# Turner Motorsport E46 M3



## Seneca (Feb 13, 2003)

I thought you guys may like to see some pictures of the Turner Motorsport E46 M3. I spent a week with the car in preparation for an upcoming Roundel article, and it is very well-done. Turner has installed the Moton Club Sport adjustable dampers on the car, as well as Brembo brakes, Shark Injector, and CSL front airdam and trunk lid, in addition to other upgrades.

http://haueter.smugmug.com/gallery/33497


----------



## SpaceMonkey (Mar 13, 2002)

I saw this car at NHIS two Sundays ago. Will was there for a club race, but had lent his M3 to one of the guys that was instructing that day. I didn't get a chance to ride it in, but a friend did, and said it was incredible. 

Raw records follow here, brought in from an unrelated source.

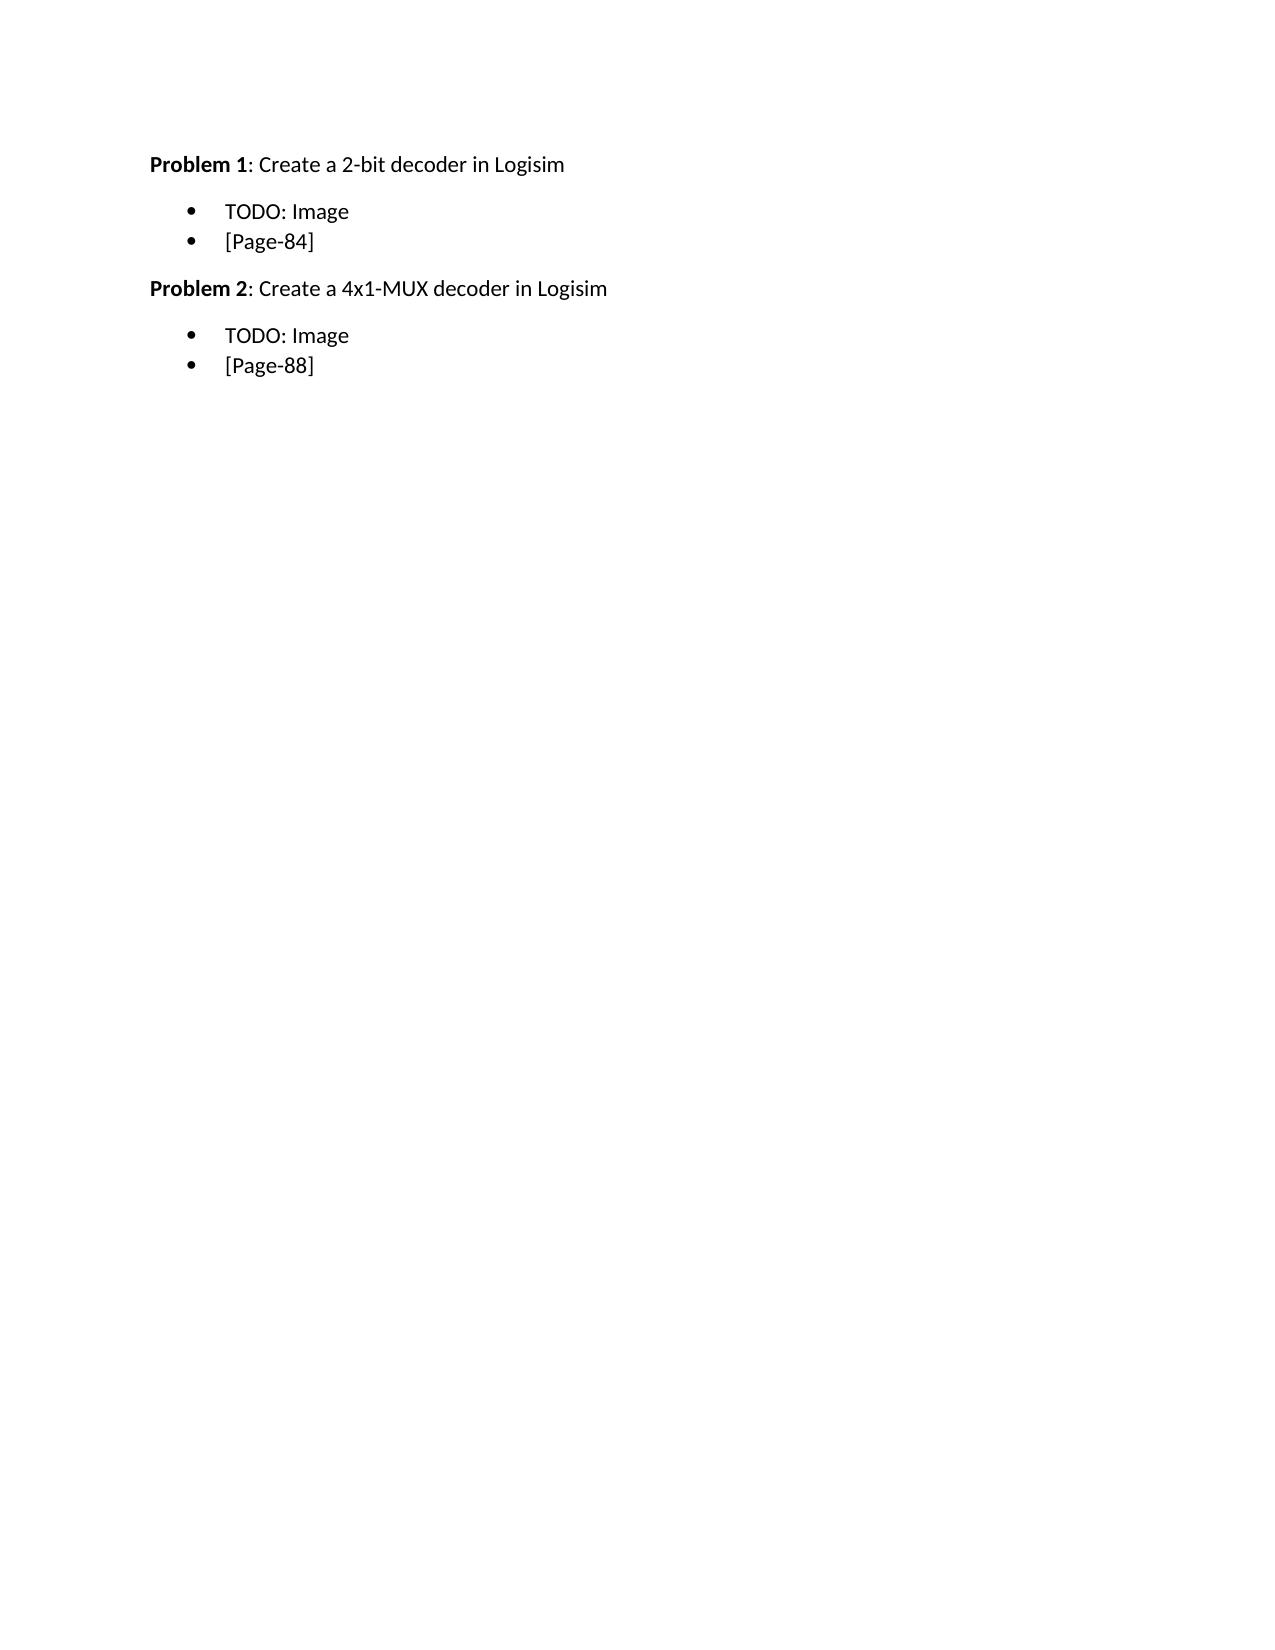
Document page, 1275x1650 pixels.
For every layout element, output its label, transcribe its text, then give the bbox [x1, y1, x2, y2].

list [Page-84] [187, 227, 1125, 255]
list TODO: Image [187, 321, 1125, 349]
text Problem 2: Create a 4x1-MUX decoder in Logisim [150, 274, 1125, 302]
text Problem 1: Create a 2-bit decoder in Logisim [150, 150, 1125, 178]
list TODO: Image [187, 197, 1125, 225]
list [Page-88] [187, 351, 1125, 379]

It looks really sweet in person!

Supposedly Will said "you can borrow it, but just don't let any cars pass you". And from what I saw the driver didn't, even though he was on street tires, street pads, and the suspension wasn't tweaked at all.


----------



## Jon Shafer (Dec 15, 2001)

Love it!!!

:thumbup:


----------



## AB (Jan 11, 2002)

Wow that is a SWEET M3! I love those wheels!


----------



## Mr. The Edge (Dec 19, 2001)

The HACK said:


> Nice rims. RS-GTs?


yah


----------



## Seneca (Feb 13, 2003)

*Wheel*

Yeah, I LOVE the RS-GT wheels on this car. They look so much more sporty than the stock 19's when you see the two next to each other. Bloody expensive though.


----------



## Irrenarzt (May 22, 2003)

I'd stick with the RG-R. Looks are real similar...


----------



## doeboy (Sep 20, 2002)

CSL Front Bumper... nice... 

RS-GTs... nice.... 

MOTON dampers.... NICE!

I like it... :thumbup:


----------



## SpaceMonkey (Mar 13, 2002)

doeboy said:


> CSL Front Bumper... nice...
> 
> RS-GTs... nice....
> 
> ...


CSL trunk too.

Apparently Will is going to be selling replica CSL front bumpers and trunks soon.


----------



## Seneca (Feb 13, 2003)

SpaceMonkey said:


> CSL trunk too.
> 
> Apparently Will is going to be selling replica CSL front bumpers and trunks soon.


You're right about that. He is having exact replicas of the front airdam, rear trunk lid and airbox made, but will offer them at a price much less than you would pay for the factory pieces.


----------



## FlyingDutchMan (Jul 18, 2003)

Seneca said:


> I thought you guys may like to see some pictures of the Turner Motorsport E46 M3. I spent a week with the car in preparation for an upcoming Roundel article, and it is very well-done. Turner has installed the Moton Club Sport adjustable dampers on the car, as well as Brembo brakes, Shark Injector, and CSL front airdam and trunk lid, in addition to other upgrades.
> 
> http://haueter.smugmug.com/gallery/33497


SWEET!!
Where can I get more info on those shocks? Looks good, Like to get more info on alignment spec, etc....

FDM


----------



## SpaceMonkey (Mar 13, 2002)

FlyingDutchMan said:


> SWEET!!
> Where can I get more info on those shocks? Looks good, Like to get more info on alignment spec, etc....
> 
> FDM


http://www.turnermotorsport.com/html/index.asp?content=detail.asp?product_id=MOTON

Looks like you need to email Turner: [email protected]


----------